Problem to work on » Show each line of the entries below in which the word "thumb" appears.

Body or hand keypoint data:
=== Begin Enclosure ===

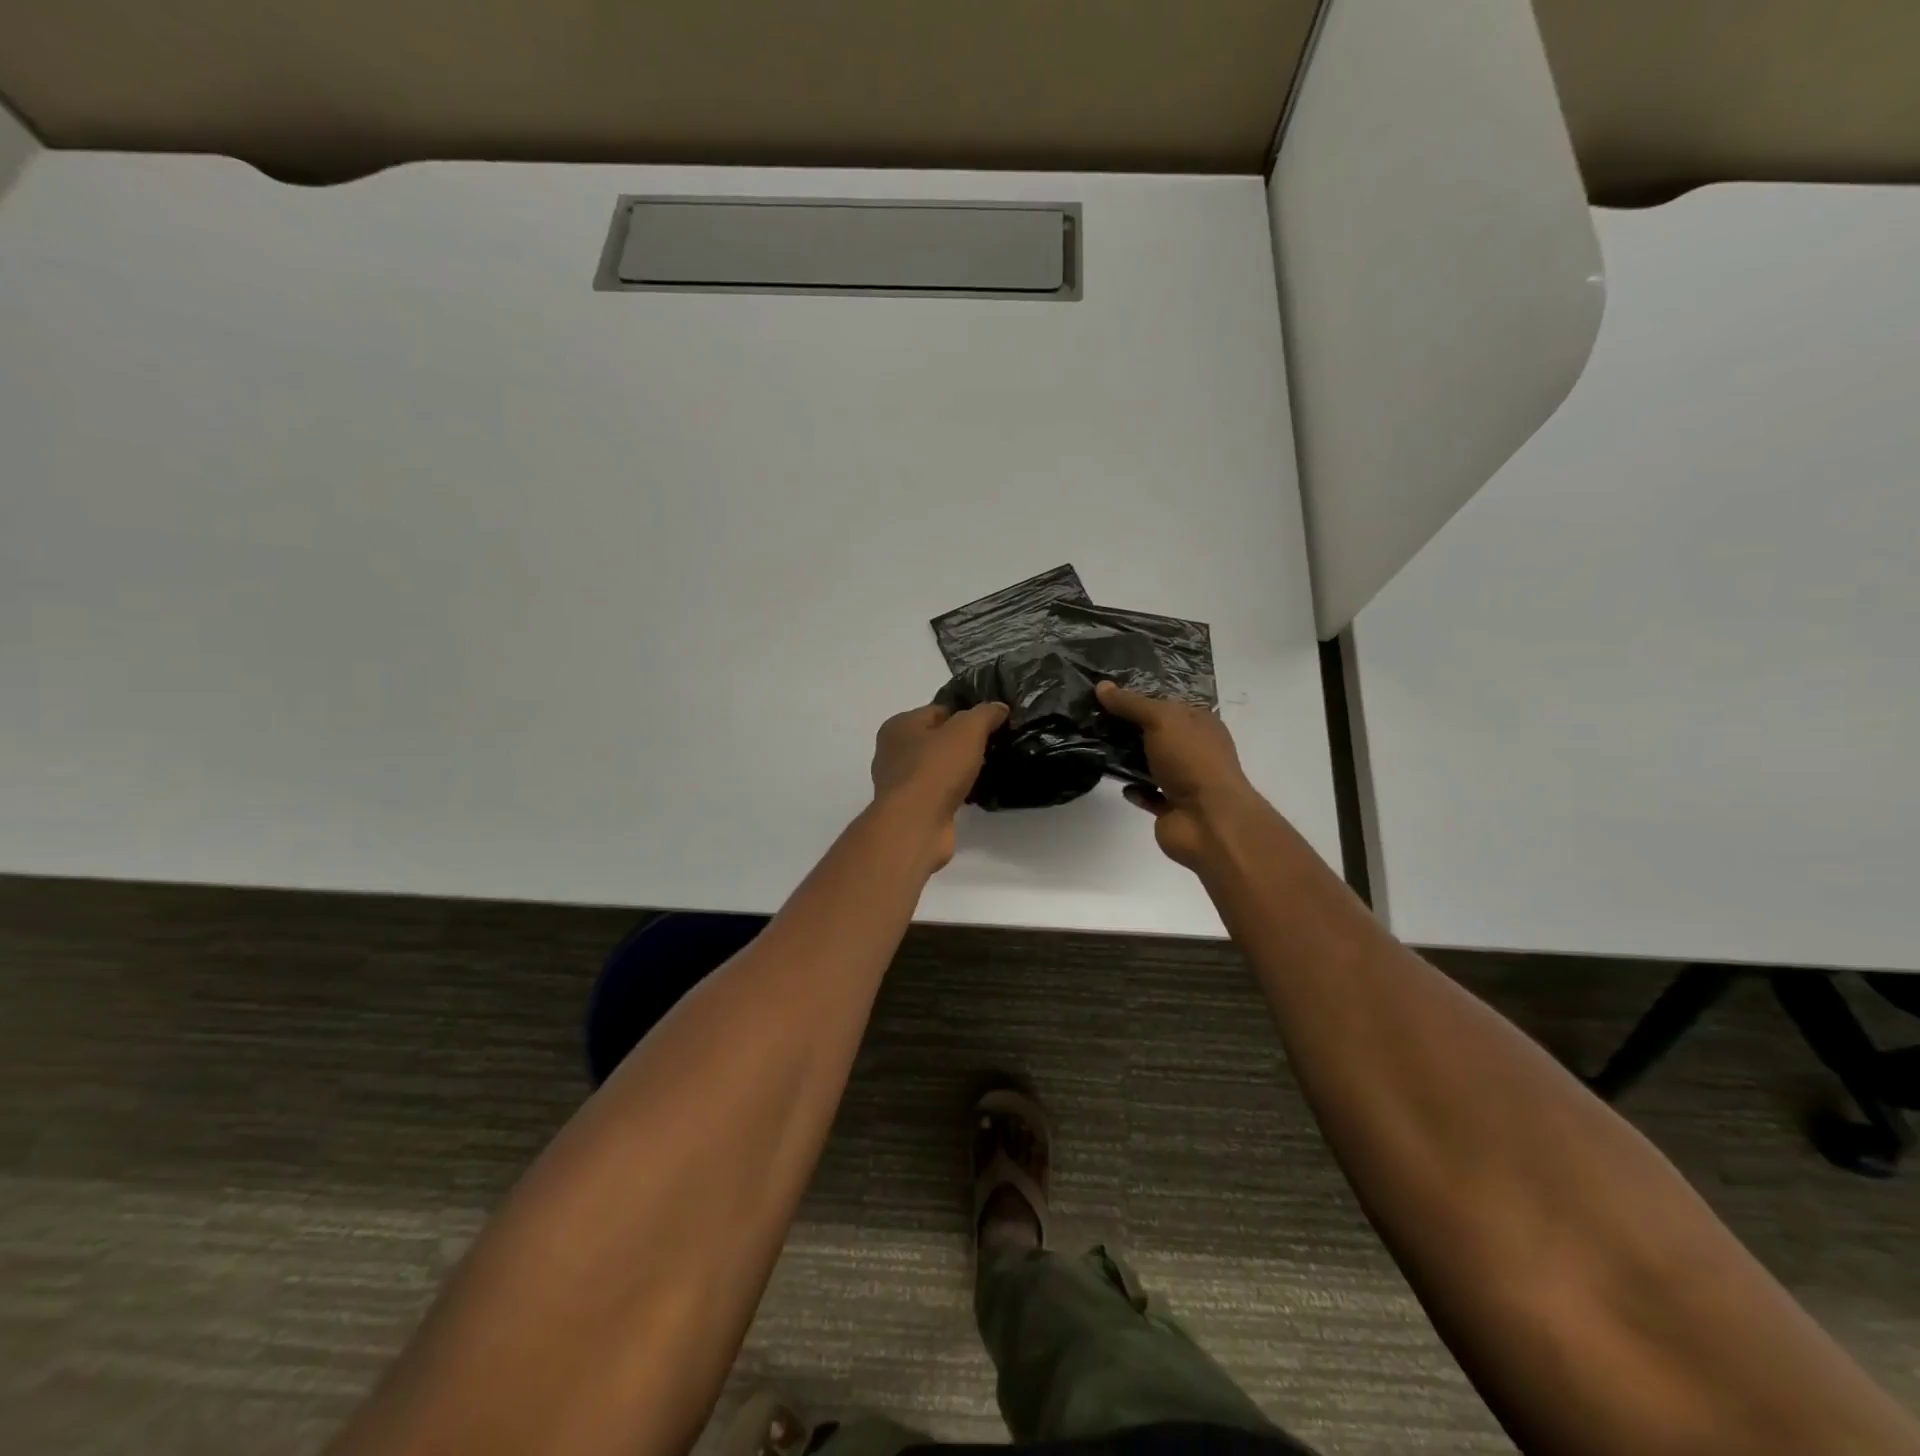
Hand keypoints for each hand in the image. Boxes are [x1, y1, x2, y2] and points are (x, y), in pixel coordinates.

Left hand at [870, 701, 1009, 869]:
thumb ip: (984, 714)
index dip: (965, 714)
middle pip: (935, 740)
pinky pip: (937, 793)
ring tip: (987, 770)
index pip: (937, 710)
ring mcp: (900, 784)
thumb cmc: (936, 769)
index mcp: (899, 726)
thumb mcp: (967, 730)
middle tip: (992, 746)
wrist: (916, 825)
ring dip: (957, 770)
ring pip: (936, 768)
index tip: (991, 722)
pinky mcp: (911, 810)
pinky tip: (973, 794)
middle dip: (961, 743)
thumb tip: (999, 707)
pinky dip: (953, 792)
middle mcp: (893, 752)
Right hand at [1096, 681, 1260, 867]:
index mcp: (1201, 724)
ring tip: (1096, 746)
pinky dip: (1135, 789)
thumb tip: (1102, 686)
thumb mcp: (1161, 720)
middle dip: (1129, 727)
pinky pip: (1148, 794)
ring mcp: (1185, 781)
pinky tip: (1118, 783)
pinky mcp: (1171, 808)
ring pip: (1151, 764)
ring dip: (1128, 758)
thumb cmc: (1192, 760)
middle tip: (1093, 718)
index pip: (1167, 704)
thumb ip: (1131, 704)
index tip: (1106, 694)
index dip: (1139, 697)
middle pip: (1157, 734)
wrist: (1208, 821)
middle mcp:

=== End Enclosure ===

Solution to this task »
thumb ip: (984, 714)
thumb cmc: (936, 769)
thumb mcp: (967, 730)
thumb tip: (999, 707)
thumb tip: (1102, 686)
thumb mcp: (1161, 720)
thumb cmc: (1192, 760)
thumb ip: (1131, 704)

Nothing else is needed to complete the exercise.